◆ **EXCERPTED TEXT**
Health News: Local research updates
GoLocalProv Health Team
Health News: Local research updates
Research conducted at Women & Infants Hospital is featured in the May issue of Archives of Pediatrics & Adolescent Medicine, one of the JAMA/Archives journals.
Kristen C. Stone, Ph.D., of the Brown Center for the Study of Children at Risk, Women and Infants Hospital, and colleagues assessed 808 children whose mothers provided information about prenatal care, sociodemographics and their children’s sleep and behavior problems, as well as substance exposure during pregnancy.
Children whose mothers smoked during pregnancy appear to have more sleep problems throughout the first 12 years of life, and those whose mothers took a certain type of antidepressant may be more likely to have some behavior problems at age 3, according to two reports in the theme issue. Of the five substances assessed—cocaine, opiate, marijuana, alcohol and nicotine—only prenatal exposure to nicotine was associated with sleep problems in children. “Higher levels of prenatal nicotine exposure predicted more sleep problems, specifically difficulty falling and staying asleep from one month to 12 years,” the authors write.
“Targeting of this group of children for educational and behavioral efforts to prevent and treat sleep problems is merited given that good sleep may serve as a protective factor for other developmental outcomes,” they conclude.
In an accompanying editorial, Gideon Koren, M.D., and Irena Nulman, M.D., of the Hospital for Sick Children, Toronto, write that “since the thalidomide era, there are concerns regarding potential adverse effects of drug and chemical exposure on the developing fetus in pregnancy, causing physicians and expectant mothers high levels of anxiety toward drugs, even in life-threatening conditions.”
“Because pregnant women will never be randomized to exposure to antidepressants or recreational drugs, high-quality observational investigations, such as those by ... Stone and colleagues, will be critical in distinguishing associations from causation in the field of maternal-fetal toxicology,” they conclude.

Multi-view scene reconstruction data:
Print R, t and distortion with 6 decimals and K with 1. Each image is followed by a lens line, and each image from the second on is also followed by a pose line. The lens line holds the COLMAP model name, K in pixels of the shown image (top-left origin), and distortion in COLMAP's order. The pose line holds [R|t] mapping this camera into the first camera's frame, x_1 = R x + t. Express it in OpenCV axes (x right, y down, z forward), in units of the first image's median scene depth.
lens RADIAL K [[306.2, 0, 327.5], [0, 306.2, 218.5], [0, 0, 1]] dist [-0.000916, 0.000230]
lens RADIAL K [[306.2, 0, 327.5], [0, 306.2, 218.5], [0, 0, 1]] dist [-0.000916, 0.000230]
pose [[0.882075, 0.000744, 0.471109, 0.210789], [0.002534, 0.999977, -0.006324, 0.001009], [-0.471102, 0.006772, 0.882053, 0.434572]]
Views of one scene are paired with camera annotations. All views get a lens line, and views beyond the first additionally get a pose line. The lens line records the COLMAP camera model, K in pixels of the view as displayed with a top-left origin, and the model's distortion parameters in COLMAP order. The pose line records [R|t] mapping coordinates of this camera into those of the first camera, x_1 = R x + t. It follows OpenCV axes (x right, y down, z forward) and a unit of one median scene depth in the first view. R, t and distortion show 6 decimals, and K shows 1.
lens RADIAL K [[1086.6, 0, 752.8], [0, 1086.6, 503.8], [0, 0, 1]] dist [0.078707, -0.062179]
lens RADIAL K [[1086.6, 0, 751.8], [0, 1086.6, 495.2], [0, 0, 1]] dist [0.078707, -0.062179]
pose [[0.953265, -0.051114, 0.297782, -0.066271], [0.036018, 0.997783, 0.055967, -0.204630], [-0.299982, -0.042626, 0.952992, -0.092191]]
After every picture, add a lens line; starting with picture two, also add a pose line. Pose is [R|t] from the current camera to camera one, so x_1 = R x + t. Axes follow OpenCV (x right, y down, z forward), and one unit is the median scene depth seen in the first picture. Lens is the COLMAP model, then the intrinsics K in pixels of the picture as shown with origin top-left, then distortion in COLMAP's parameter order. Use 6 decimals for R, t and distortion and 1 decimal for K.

◆ **ASSIGNED TASK**
From the research report on prenatal exposure, extract the passage from "Kristen C. Stone, Ph.D., of" to "exposure during pregnancy.". Rely only on the text about prenatal substance exposure here.

◆ **RESULT**
Kristen C. Stone, Ph.D., of the Brown Center for the Study of Children at Risk, Women and Infants Hospital, and colleagues assessed 808 children whose mothers provided information about prenatal care, sociodemographics and their children’s sleep and behavior problems, as well as substance exposure during pregnancy.